Google intros new AI edge hardware for predictive maintenance, machine vision, robotics
Google has released new hardware for machine learning at the edge in the form of a single-board computer running its edge-based Tensor Processing Unit (TPU) processor. Alongside the new system-on-module (SOM), available under its Coral brand, Google has unveiled a USB-connected accessory that brings machine learning inferencing to existing systems.
Google first announced its entry into the hardware game via its Edge TPU integrated circuit (IC) at Google IO back in 2016, and revealed its third iteration, with ever-greater edge-compute power, at its developer conference last summer. It is geared towards predictive maintenance, anomaly detection, machine vision, robotics, voice recognition and other low-latency industrial use cases.
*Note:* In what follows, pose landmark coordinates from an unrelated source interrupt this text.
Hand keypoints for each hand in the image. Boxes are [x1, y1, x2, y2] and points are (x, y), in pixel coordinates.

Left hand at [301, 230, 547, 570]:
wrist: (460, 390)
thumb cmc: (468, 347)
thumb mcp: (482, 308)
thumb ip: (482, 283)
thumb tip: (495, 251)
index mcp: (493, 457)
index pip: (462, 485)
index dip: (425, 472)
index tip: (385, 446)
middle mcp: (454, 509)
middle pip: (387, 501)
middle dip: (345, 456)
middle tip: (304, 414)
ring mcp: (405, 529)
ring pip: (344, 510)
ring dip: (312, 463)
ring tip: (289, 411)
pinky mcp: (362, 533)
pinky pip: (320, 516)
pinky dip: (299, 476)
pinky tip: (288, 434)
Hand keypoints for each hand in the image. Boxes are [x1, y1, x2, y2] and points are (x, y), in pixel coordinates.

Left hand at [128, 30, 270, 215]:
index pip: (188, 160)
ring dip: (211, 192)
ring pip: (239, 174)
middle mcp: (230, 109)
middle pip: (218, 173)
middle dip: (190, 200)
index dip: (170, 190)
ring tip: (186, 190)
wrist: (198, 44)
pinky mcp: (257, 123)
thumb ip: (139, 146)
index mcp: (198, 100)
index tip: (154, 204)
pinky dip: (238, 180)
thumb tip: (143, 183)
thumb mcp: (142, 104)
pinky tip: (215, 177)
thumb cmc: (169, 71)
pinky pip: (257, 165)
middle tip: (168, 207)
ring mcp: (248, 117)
The Coral developer board, to be available for $149.99 from distributor Mouser, is designed for quick prototyping of on-device machine learning applications. Its Edge TPU application-specific integrated circuit (ASIC) features an NXP i.MX 8M system-on-chip (SOC ), with a quad-core Cortex-A53 and a Cortex-M4F. It also has an integrated GC7000 Lite Graphics GPU, 1GB of RAM, and 8GB of Flash memory. It measures 48mm x 40mm x 5mm.
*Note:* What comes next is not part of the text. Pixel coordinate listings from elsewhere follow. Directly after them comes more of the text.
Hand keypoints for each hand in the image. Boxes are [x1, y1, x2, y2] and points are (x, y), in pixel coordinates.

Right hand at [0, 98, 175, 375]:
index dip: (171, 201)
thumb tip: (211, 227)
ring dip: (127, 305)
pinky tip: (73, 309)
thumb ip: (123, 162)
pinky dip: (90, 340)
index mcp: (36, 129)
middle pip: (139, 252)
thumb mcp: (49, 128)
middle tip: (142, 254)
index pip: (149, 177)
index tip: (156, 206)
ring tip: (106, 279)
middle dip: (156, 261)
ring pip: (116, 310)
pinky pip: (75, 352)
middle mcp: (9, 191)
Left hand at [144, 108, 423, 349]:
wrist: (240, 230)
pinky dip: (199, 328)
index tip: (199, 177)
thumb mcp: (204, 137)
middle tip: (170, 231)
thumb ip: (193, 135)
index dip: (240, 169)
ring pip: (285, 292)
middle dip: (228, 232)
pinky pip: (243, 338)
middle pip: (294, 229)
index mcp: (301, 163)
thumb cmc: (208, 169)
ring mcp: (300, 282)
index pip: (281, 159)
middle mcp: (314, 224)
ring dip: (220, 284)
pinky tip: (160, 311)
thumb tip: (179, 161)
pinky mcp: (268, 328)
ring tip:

The baseboard has a microSD slot, a Gigabit Ethernet port, and a range of audio ports. WiFi and Bluetooth 4.1 are included, alongside USB connectivity, with Type-C OTG, a Type-C power connection, a Type-A 3.0 host, and a micro-B serial console. It measures 88mm x 60mm x 24mm
The SOM can be removed from the baseboard, ordered in bulk, and integrated into hardware. All elements run a derivative of Debian Linux, called Mendel. TensorFlow Lite models can be compiled to run on the Coral board.
The new USB Accelerator works with Raspberry Pi and other Linux systems, connected via a USB Type-C cable, and allows for edge-based AI inference. It measures 65mm x 30mm. It will be available for $74.99 from Mouser.